[Texto de lectura]
_ _ _ _
Como elegante es la presentación del atentado que apenas se sugiere mediante la explosión de globos de color rojo y las contorsiones gestuales de la mujer bomba.

Como elegante y significativo es el ambiente sonoro: el sonido de un respirador, el goteo de un corazón que ralentiza, escuchado en un electrocardiógrafo, y dos canciones convenientemente situadas. Lo demás es voz. Voz humana que brilla como una escultura sonora en una pieza teatral sobre las consecuencias de no escuchar, de no comprender, de no intentar discernir esa voz.

Los cuatro personajes se explican ante nosotros ofreciéndonos un enfoque personal de sus circunstancias particulares, perspectiva que nos permite ponernos en su lugar y nos hace, aunque sea fugazmente, comprender sus actos. Nosotros podemos alcanzarlos porque los escuchamos, pero ellos no pueden hablar entre sí, y si lo hacen —es el caso de los dos hermanos judíos— lo hacen desde visiones de mundo tan distintas que es como si hablaran idiomas diferentes. El tema del diálogo imposible queda subrayado por dos de los momentos en los que la escena es ocupada por más de un personaje: el primero, la súplica de la enfermera palestina ante el militar israelí, pidiendo que deje pasar la ambulancia. Ella dice «señor, hablo en inglés, para que usted me entienda». El militar es sordo a este pedido, sin embargo, porque está lleno de un miedo de lustros que lo incapacita para la tolerancia y las concesiones. El segundo, cuando la madre palestina del niño muerto se cruza con el padre de la niña israelí herida y, queriendo comunicarse —los dos sufren el mismo dolor ante las heridas de un hijo— ella dice «no hablo su lengua, señor».
_ _ _ _
[Registros proporcionados]
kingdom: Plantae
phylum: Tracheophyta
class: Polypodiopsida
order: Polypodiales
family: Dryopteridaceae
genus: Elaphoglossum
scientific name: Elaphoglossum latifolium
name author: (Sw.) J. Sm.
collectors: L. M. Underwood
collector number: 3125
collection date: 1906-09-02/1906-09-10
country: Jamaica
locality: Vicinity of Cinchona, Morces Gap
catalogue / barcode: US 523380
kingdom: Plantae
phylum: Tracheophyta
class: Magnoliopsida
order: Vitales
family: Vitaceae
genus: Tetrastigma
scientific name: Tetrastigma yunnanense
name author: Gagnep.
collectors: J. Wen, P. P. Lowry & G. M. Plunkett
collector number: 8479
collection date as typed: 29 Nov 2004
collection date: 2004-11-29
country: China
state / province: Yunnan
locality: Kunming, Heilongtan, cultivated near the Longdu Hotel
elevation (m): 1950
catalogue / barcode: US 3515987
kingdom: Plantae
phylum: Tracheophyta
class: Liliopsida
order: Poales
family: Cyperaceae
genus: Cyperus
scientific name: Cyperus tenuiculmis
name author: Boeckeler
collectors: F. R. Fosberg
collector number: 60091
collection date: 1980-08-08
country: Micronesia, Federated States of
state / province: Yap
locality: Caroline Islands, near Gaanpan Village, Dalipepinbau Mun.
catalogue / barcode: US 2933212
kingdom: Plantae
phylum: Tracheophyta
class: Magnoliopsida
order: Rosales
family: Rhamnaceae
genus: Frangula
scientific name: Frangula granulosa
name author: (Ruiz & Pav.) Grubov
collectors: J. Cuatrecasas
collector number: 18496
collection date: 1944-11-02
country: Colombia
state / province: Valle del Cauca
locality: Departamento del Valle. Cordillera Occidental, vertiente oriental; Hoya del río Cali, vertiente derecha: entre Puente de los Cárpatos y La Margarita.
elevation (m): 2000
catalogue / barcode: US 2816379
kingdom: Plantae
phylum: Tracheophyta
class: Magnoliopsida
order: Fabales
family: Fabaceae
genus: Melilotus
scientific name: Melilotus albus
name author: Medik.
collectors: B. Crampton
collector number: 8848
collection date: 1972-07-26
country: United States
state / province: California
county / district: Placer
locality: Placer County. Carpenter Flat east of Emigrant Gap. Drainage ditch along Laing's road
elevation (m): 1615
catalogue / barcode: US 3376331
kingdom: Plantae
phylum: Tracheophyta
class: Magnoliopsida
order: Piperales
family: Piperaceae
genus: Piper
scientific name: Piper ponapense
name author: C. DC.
_ _ _ _
[Tareas asignadas]
1. ¿Qué elementos enumera la reseña teatral después de las palabras «el ambiente sonoro:»? Menciónalos todos.
2. ¿Puedes reescribir el fragmento de la reseña teatral que va de "Como elegante y" a "discernir esa voz.", sustituyendo "respirador" por "ventilador"?

[Respuestas por tarea]
1.
- el sonido de un respirador
- el goteo de un corazón que ralentiza, escuchado en un electrocardiógrafo
- dos canciones convenientemente situadas

2.
Como elegante y significativo es el ambiente sonoro: el sonido de un ventilador, el goteo de un corazón que ralentiza, escuchado en un electrocardiógrafo, y dos canciones convenientemente situadas. Lo demás es voz. Voz humana que brilla como una escultura sonora en una pieza teatral sobre las consecuencias de no escuchar, de no comprender, de no intentar discernir esa voz.